In the News: Food Carts Could Get Doubled

Instagram street cart on Canal••• “There is a limit on the number of food carts and trucks allowed on the city’s streets, and even those who have managed to secure a permit—often on the black resale market—have found that the cost and difficulty of doing business can outweigh the benefits. With that in mind, the City Council intends to consider legislation that would gradually double the number of food vendor permits issued over the course of seven years, making it possible for 600 more street vendors to begin legally selling food each year.” That’s 600 more ugly LEDs, loud generators, overall annoyances. Can we get a limit on the number below, say, Chambers? The notion that vendors from other countries will start selling food from those countries instead of hot dogs is specious. —New York Times

••• “As the number of long-term health care facilities across the borough has declined over the past decade, Lower Manhattan has been hit the hardest by a string of closures, according to data from the New York State Department of Health. That includes facilities for long-term care for seniors, for those with disabilities and traumatic brain injury, and for HIV/AIDS patients.” —DNAinfo

••• According to a survey by the Downtown Alliance, about everywhere below Chambers Street, “Of the area’s 60,000-and-growing residents, no fewer than half are ages 18 to 44—and nearly 70 percent of them are millennials (18 to 34).” —New York Post

••• According to the New Yorker‘s non-review of the Ear Inn, you can rent the apartment above the bar on Airbnb.



  1. Hi Erik,

    Re: Milleneals – the 70% is a bit misleading.

    I believe what they are saying is that 70% of the 50% are millenials. 35% Which works out to 30000 (1/2) x .7 or 21000 millenials out of 60000 population.

    Makes sense based on what I have seen walking around in the neighborhood.

    • “Since 2000, the residential population south of Chambers Street has boomed, much of which can be attributed to the influx of younger residents. Contrasted with both Manhattan and New York City as a whole, young professionals are more highly concentrated in Lower Manhattan. More than 62 percent of the population Downtown is between 18-44, well above the 47 percent share in Manhattan and 42 percent share in New York City overall. Lower Manhattan is home to more young professionals than Greenpoint, the East Village and Downtown Brooklyn and on par with Downtown Jersey City and Williamsburg.”

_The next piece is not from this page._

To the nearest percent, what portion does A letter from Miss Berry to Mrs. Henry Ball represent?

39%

  2. some thoughts about the food carts…

    why aren’t there regulations about the generators that they use? gasoline generators are not only noisy but polluting. there are propane generators that run much cleaner but no one seems to use them possibly because you need special permits to transport propane.

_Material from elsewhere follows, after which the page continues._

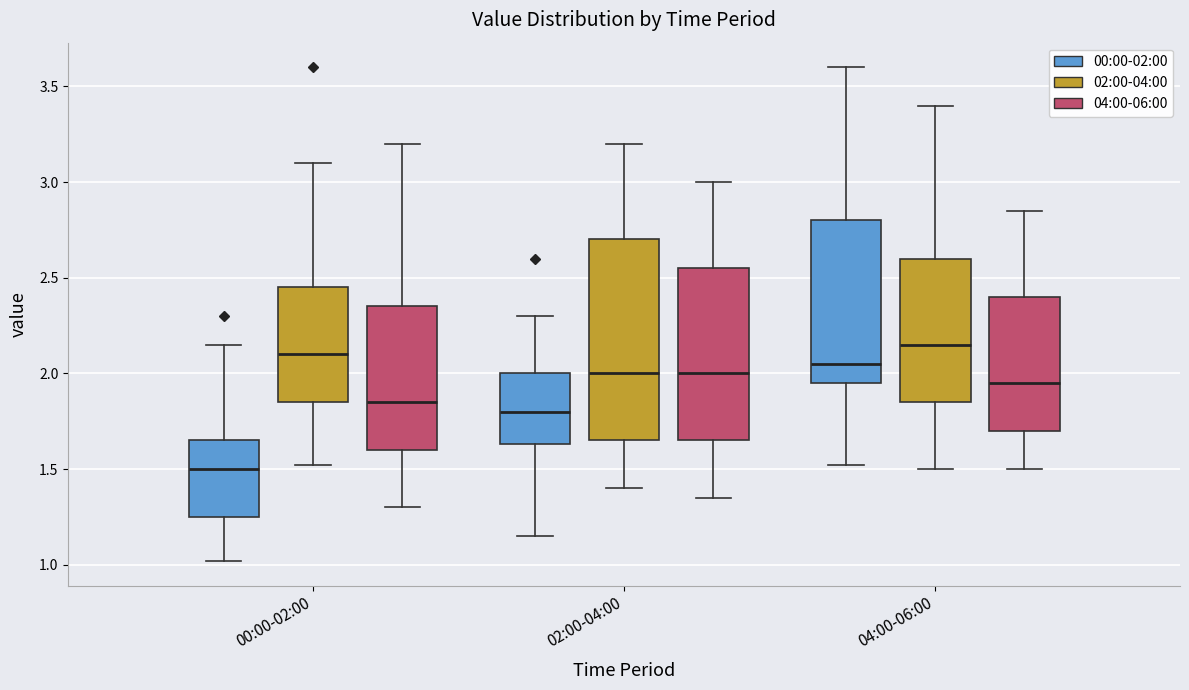

Where is the upper edge of the box for 04:00-06:00 (04:00-06:00) on the y-axis? The values are not printed on the chart, so give them approximately, as read against the axis.

2.40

    the regulations against food carts next to schools is regularly ignored. just go by ps234 at pickup time and the kids are lined up at the ice cream trucks and the whole place spells of exhaust.

    • Would you please direct me to “the regulations against food carts next to schools”?

      I cannot find them in the New York City Administrative Code, § 17-315 “Restrictions on the placement of vehicles and pushcarts; vending in certain areas restricted or prohibited.”

      • don’t know where to find the official regulations but the 200 foot rule is well known and mentioned for example in this ny times article:

        • Upon doing some research, I think the rule you are referring to is Sections 4-08(n)(4) and 4-12(g) of Chapter 34 of the Rules of the City of New York.

          Apparently these traffic rules were originally enacted in 1938 to protect school children from the temptations of ice cream, candy, and other snacks, a few years after the State Liquor Law was enacted to protect New Yorkers of all ages from the temptations of alcohol.

          Since even food vendors parked as far away as the southwest corner of Greenwich and Chambers would be within 200 feet of the main entrance of PS 234, you could file a 311 complaint online (at, upload a photograph and cite the rule violated in the comments:

          “34 RCNY § 4-08(n)(4). Peddlers, vendors and hawkers restricted. No peddler, vendor, hawker, or huckster shall permit his car, wagon, or vehicle to stand on any street when stopping, standing, or parking is prohibited or on any street within 25 feet of any corner of the curb or to stand at any time on any sidewalk or within 500 feet of any public market or within 200 feet of any public or private school.”

          311 complaints about repeated nuisances tend not to be ignored by a local police precinct.